Pump control 251 includes integral comparative pressure sensing means 273, fuel temperature sensing means 278 and absolute air pressure sensing means 275. Comparative pressure sensing means 273 measures fuel rail pressure relative to manifold air intake pressure and outputs a signal in accordance with that measurement to ECM 221. In a preferred embodiment, ECM 221 is contained within the housing of pump control 251. In a preferred embodiment, comparative pressure sensing means 273 is a first pressure transducer adapted to receive dual inputs and disposed between intake chamber 259 and chamber 261. Sensor 275 is disposed within chamber 261. Sensor 275 measures absolute air pressure in chamber 261 (and hence manifold air intake pressure) and outputs a signal to ECM 221 in accordance with that measurement. Sensor 278 is disposed within intake chamber 259 and measures fuel temperature. Sensor 278 outputs a signal to ECM 221 based upon that temperature measurement.

Diaphragm assembly 264 is set to expand at a minimum pressure below normal operating fuel system pressure (approximately 40 psi). By tuning the diaphragm assembly in this fashion, the fuel pump control continually allows passage of fuel into fill chamber 260. During engine operation as the force of the bias spring 262 is counteracted by the difference of the fuel pressure in fill chamber 260 minus air pressure in air chamber 261 the diaphragm assembly 264 is allowed to move upwardly to allow more fuel to accumulate in fill chamber 260 to offset pressure spikes. When a return line is employed, fuel is allowed to return back to the fuel tank at a relatively low rate. This allows the fuel to have a greater thermal consistency. It also aids in reducing the purging of trapped vapors through the fuel injectors, a situation that can cause improper air-fuel mixtures to enter the engine.

A preferred embodiment returnless fuel system would include programmable fuel pump control 251 along with all other fuel system components except return line 213. When pump control 251 is employed as part of a returnless system, the system is simplified whereas a return line is not required to be employed. When used in a returnless system, adjustable valve 254 is therefore closed or return port plugged to prevent escape of fuel.

ECM 221 receives the output signals from the one or more integral adjunct sensors 273, 275 and 278 and is programmed to calculate a desired fuel pressure based upon those signals. In accordance with that calculation ECM 221 outputs a speed control signal to fuel pump 203 to maintain the calculated desired fuel pressure. For example, the inclusion of integral temperature sensor 278 in conjunction with ECM 221 allows the user to program pressure change as a function of fuel temperature.
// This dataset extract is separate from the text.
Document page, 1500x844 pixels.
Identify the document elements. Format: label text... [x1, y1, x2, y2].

In contrast to typical fuel management units that use only fuel rail or intake manifold pressure to regulate pump speed, the fuel system of the present invention utilizing fuel pump control 251 having the comparative pressure sensing means along with temperature and absolute air pressure sensing, provides for automatic control of fuel pump speed based upon multiple inputs reflecting engine fuel demand conditions. It will be appreciated from the above description that, unlike other fuel systems, the fuel system of the present invention utilizes actual engine performance data (instead of just intake fuel rail and intake manifold pressure) as an input to control pump speed, and hence fuel pressure. Hence, the fuel system and programmable fuel pump control of the present invention provide advantages over fuel management units by using real time engine parameters to control fuel pressure. Users of the invention can not only alter the pressure as a function of varying intake manifold conditions, but can also allow other engine operating conditions to effect the desired fuel pressure. In this regard, the ECM can be adapted to receive additional inputs such as throttle position or engine speed to adjust fuel pressure. By providing for the disclosed embodiment fuel system employing the fuel pump control with a programmable ECM, fuel pressure can more accurately reflect the desired fuel delivery. This results in improved performance over a wider range of operating conditions than is allowed by prior art fuel systems.
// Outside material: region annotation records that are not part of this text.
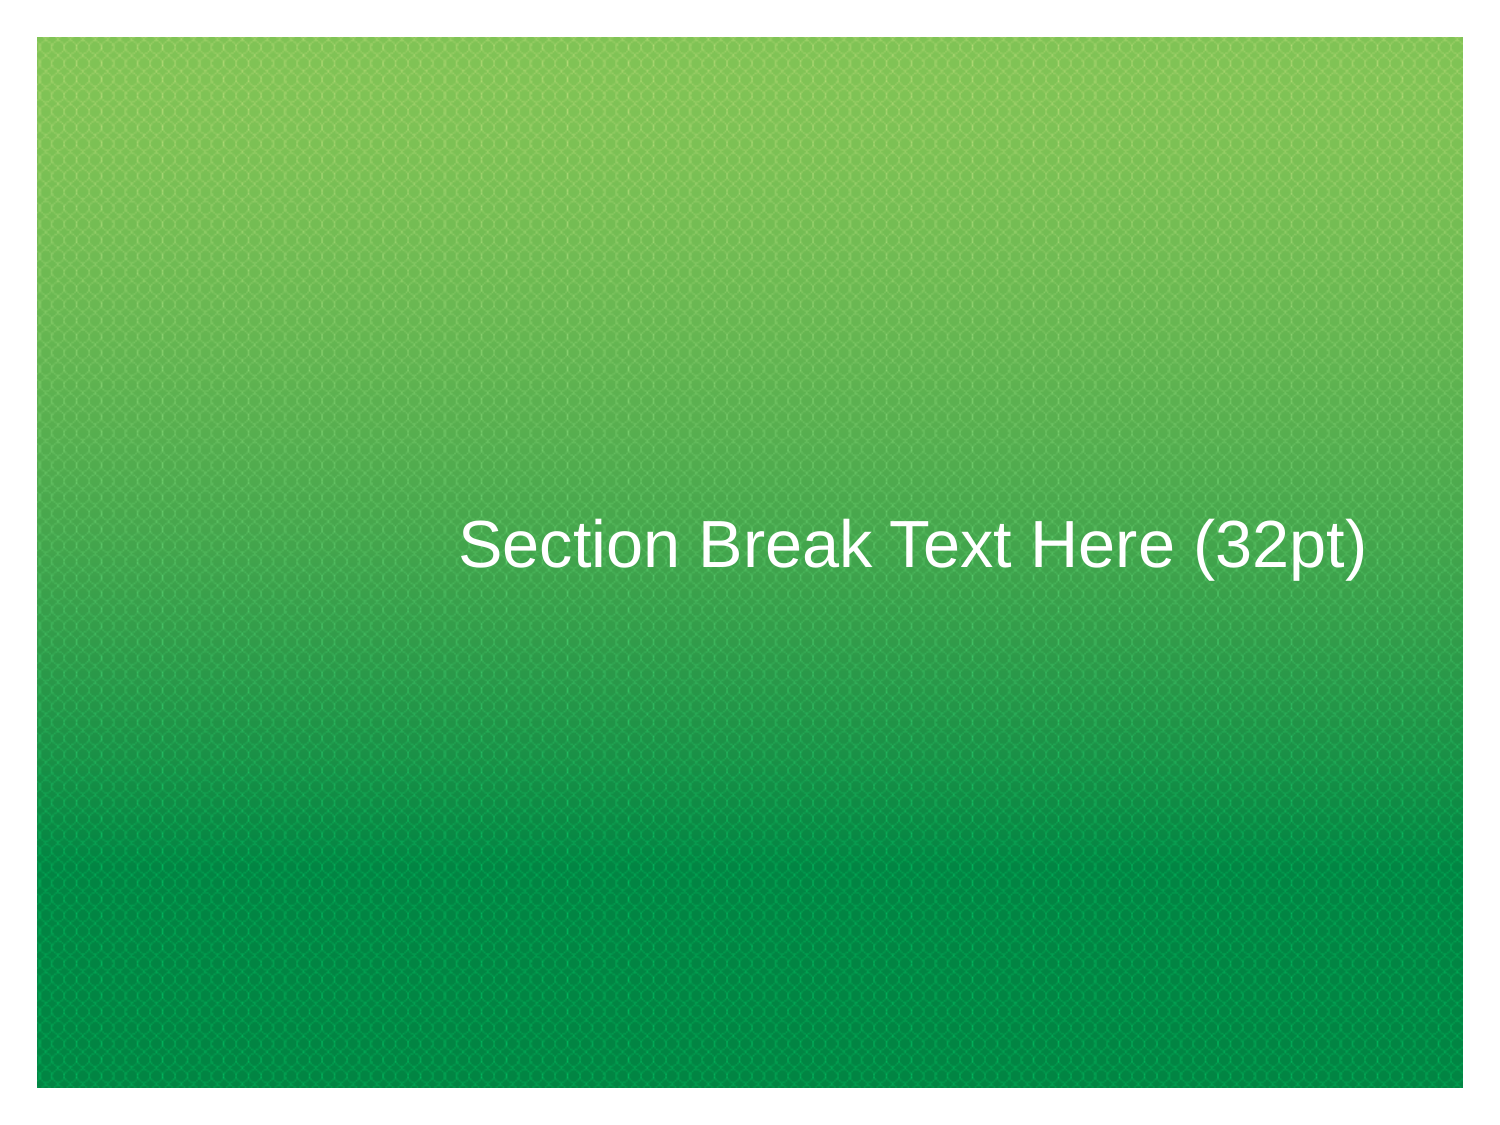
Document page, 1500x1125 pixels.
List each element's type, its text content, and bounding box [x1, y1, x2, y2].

title Section Break Text Here (32pt) [135, 450, 1369, 638]
picture [37, 37, 1463, 1088]
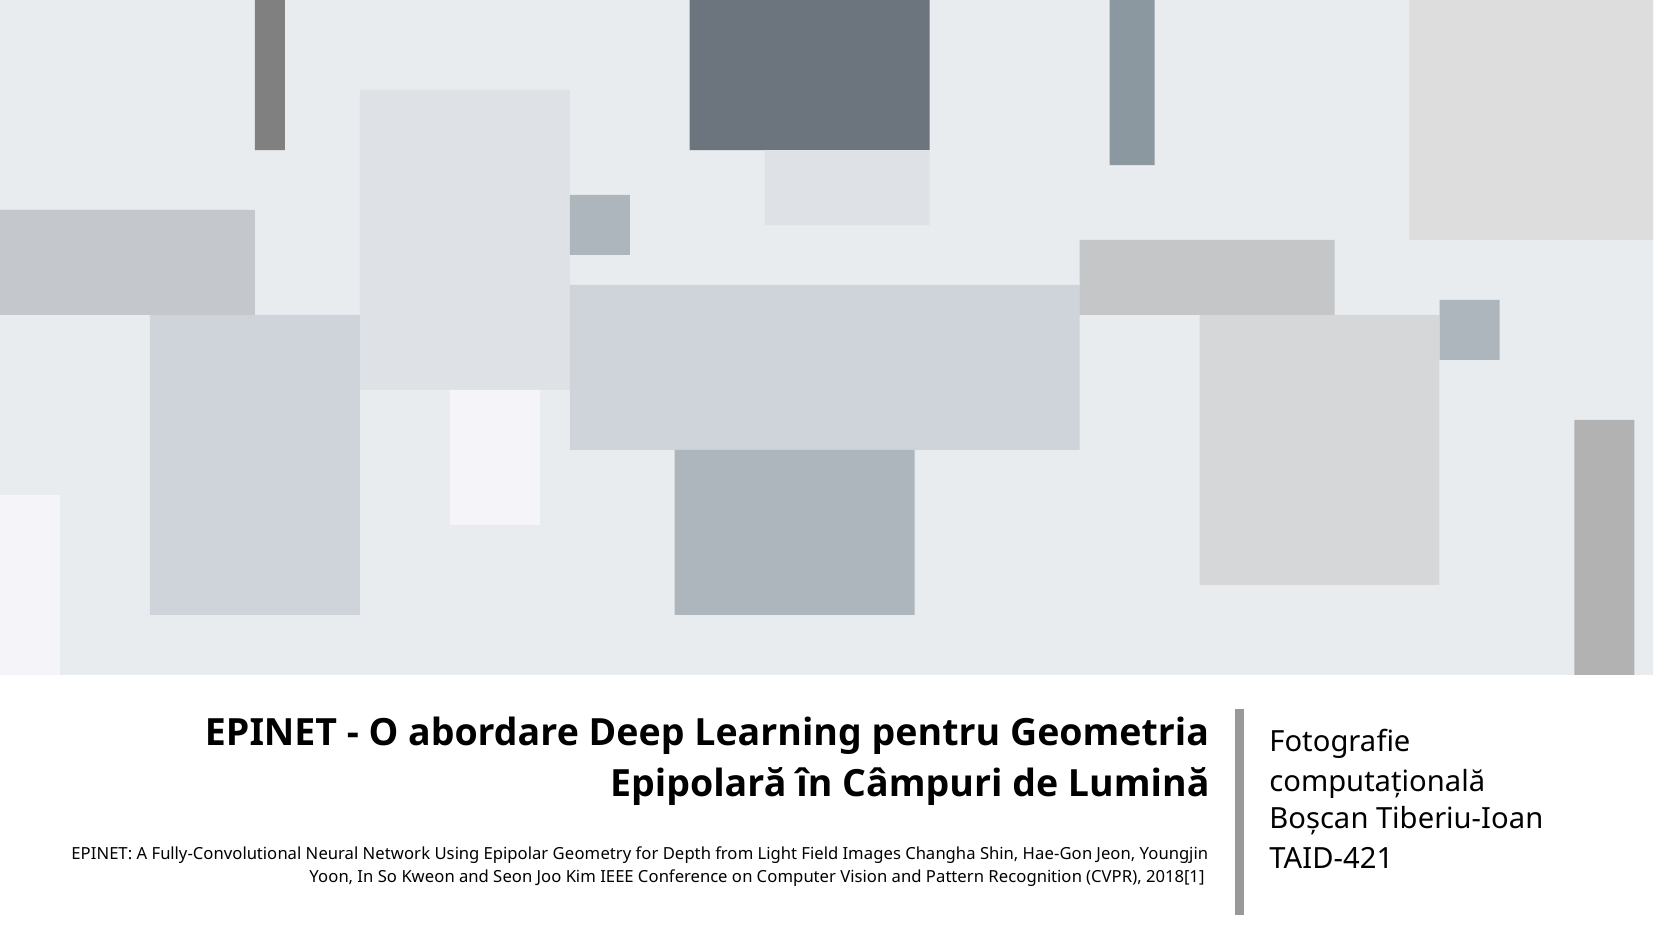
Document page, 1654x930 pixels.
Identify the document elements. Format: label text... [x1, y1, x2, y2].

In an alternate embodiment comparative pressure sensing means 273 could comprise two independent signal outputting pressure transducers housed respectively in chambers 259 and 261. In which case second pressure transducer 275 would not be necessary. However, ECM would be programmed to output a pump speed-control signal based upon both absolute air pressure and air pressure relative to fuel pressure.

Programmable fuel pump control 251 can be purchased as an aftermarket fuel system component to provide an input to utilize in controlling fuel system pressure in both return-style and returnless fuel systems. In a fuel system without an electronic fuel management unit, ECM 221 would need to be provided. In a fuel system with an existing fuel management unit, the fuel management unit could be reprogrammed or reconstructed to receive the output from sensors 273, 275 and 278 and output a fuel pump speed-control power signal based upon those outputs. Alternatively, as shown in FIG. 5, the microprocessor electronics of ECM 221 could be adapted for inclusion within the housing of the fuel pump to provide for a self-contained unit.

The fuel pump control with programmed ECM is particularly adapted for aftermarket use. By using this invention, engine tuners (people who set-up modified EFI engine systems) can adapt existing systems with very little effort or modification. For example, using a bypass style regulator also enables the fuel system to react normally and preserve high-pressure stability, such as is found in returnless or engine demand based fuel systems. Using the invention allows a return line to be used to keep temperatures in the fuel system more consistent, while providing for more accurate tuning of the fuel system to respond to varying engine demands. Moreover, the programmable fuel pump control of the present invention can be used to convert a return-style system to a returnless system and vice versa.

In a preferred embodiment fuel system, fuel pump speed control is accomplished using an input signal from the sensors to the ECM to electronically control the fuel pump. The preferred embodiment fuel system 200 may further comprise safety relay 400. The ECM of each preferred embodiment fuel systems may be programmed such that if the fuel system fails to supply desired fuel pressure over a given period of time, safety relay 400 is engaged (via a signal from the ECM) to protect the engine and shut down the engine management electronics, the fuel system, engine ignition or fuel injector operation. For purposes of image simplicity, the circuitry connecting relay 400 to these systems is omitted from FIG. 4. This relay action can be used as a safety to shut down the fuel system in the event of catastrophic fuel system failure. When the pressure transducer reading is too low, the engine may not be getting adequate fuel delivery. Over a given period of time (typically less than one second) relay 400 can engage and interrupt engine functions to prevent engine damage. For example, if the fuel line 204 fails due to excessive leakage or rupture, safety relay 400 will engage and shut down power to fuel pump 202.

The present invention fuel pump control can be applied to carbureted fuel delivery systems. The invention can also apply to other hydraulic or fluid pumping systems. Aerospace applications for both manned and unmanned vehicle systems can apply as well. Other types of industrial and laboratory applications can also apply, as this system also greatly increases efficiency of constant pressure, variable flow hydraulic pumping systems.